What to produce: Gather every line in the rows below that contains the word "Goya", matching its capitalization exactly.
━━━ Task material
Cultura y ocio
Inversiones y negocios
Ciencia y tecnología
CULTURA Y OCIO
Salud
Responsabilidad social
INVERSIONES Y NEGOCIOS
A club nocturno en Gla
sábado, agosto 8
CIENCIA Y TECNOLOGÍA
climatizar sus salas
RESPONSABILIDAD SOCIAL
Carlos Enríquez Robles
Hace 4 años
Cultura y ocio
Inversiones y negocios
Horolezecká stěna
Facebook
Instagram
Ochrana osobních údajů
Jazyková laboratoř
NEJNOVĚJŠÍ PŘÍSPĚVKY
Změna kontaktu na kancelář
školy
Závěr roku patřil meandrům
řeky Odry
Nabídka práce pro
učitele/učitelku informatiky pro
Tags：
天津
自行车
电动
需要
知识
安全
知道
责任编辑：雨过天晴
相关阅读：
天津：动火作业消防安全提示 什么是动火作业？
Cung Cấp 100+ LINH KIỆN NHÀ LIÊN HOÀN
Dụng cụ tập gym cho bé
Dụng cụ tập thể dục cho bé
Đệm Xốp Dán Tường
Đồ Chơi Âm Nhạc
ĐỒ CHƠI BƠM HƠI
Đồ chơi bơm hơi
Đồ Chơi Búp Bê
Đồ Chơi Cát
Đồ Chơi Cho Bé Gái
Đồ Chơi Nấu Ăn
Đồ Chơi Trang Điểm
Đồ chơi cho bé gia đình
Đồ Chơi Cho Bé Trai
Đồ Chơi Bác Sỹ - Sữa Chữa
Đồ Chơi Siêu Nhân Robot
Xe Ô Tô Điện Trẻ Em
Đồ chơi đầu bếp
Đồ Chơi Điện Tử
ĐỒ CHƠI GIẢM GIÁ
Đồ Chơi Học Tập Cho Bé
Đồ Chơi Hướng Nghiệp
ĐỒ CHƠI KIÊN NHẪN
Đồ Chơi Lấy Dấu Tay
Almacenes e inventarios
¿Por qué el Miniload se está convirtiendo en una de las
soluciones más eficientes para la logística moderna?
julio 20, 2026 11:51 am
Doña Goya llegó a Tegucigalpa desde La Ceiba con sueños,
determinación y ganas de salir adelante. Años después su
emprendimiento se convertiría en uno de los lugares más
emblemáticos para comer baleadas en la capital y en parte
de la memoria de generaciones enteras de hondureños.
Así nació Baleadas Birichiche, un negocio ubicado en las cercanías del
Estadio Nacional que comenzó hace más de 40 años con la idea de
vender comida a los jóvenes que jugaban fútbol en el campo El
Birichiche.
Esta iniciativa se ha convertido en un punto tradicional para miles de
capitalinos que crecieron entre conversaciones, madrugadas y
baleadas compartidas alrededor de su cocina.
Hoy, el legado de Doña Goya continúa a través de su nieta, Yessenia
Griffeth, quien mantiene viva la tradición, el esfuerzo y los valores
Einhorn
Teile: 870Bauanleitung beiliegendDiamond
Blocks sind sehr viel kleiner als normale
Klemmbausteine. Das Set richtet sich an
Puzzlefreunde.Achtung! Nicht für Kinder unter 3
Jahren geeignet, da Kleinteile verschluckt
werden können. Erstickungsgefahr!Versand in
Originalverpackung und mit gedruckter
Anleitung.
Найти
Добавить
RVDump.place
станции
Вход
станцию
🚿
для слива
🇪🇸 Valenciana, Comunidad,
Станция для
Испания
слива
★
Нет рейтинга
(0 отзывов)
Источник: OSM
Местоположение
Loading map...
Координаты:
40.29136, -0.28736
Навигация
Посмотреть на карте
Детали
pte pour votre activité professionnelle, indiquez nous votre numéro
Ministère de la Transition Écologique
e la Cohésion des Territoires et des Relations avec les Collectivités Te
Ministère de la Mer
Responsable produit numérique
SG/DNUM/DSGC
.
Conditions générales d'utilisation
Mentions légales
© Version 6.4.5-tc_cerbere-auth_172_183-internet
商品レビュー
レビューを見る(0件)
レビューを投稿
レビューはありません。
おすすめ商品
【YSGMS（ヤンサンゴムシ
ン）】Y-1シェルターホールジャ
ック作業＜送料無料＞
━━━━━━
Problem solution:
Doña Goya llegó a Tegucigalpa desde La Ceiba con sueños,
Hoy, el legado de Doña Goya continúa a través de su nieta, Yessenia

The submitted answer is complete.